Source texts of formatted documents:
:::
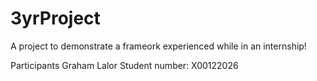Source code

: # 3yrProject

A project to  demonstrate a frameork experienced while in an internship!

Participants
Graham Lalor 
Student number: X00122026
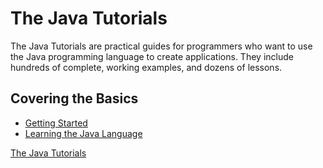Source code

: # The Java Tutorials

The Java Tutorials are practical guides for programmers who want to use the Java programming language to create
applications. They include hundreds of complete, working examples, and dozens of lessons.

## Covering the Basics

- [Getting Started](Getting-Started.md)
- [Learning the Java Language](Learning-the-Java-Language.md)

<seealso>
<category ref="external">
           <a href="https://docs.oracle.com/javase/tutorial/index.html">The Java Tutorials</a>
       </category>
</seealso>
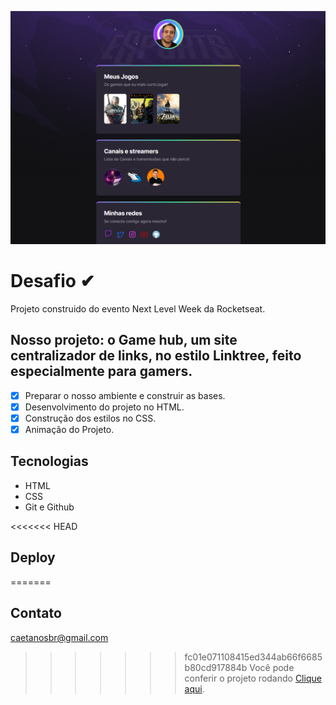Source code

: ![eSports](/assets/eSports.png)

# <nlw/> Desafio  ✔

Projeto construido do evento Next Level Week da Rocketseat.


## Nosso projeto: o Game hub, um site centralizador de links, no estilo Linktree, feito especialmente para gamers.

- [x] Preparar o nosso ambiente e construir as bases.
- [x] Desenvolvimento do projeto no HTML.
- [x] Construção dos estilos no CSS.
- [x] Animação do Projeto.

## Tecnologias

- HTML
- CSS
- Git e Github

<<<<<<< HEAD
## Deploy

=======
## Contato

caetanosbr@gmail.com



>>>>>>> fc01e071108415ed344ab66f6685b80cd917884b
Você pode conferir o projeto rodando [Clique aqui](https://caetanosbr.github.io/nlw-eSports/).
:::
### Your goal:
Reproduce the stretch of the records from the start through the line containing "## Covering the Basics", including that line, with the pictures left out.

### Problem solution:
Source code

: # 3yrProject

A project to  demonstrate a frameork experienced while in an internship!

Participants
Graham Lalor 
Student number: X00122026
Source code

: # The Java Tutorials

The Java Tutorials are practical guides for programmers who want to use the Java programming language to create
applications. They include hundreds of complete, working examples, and dozens of lessons.

## Covering the Basics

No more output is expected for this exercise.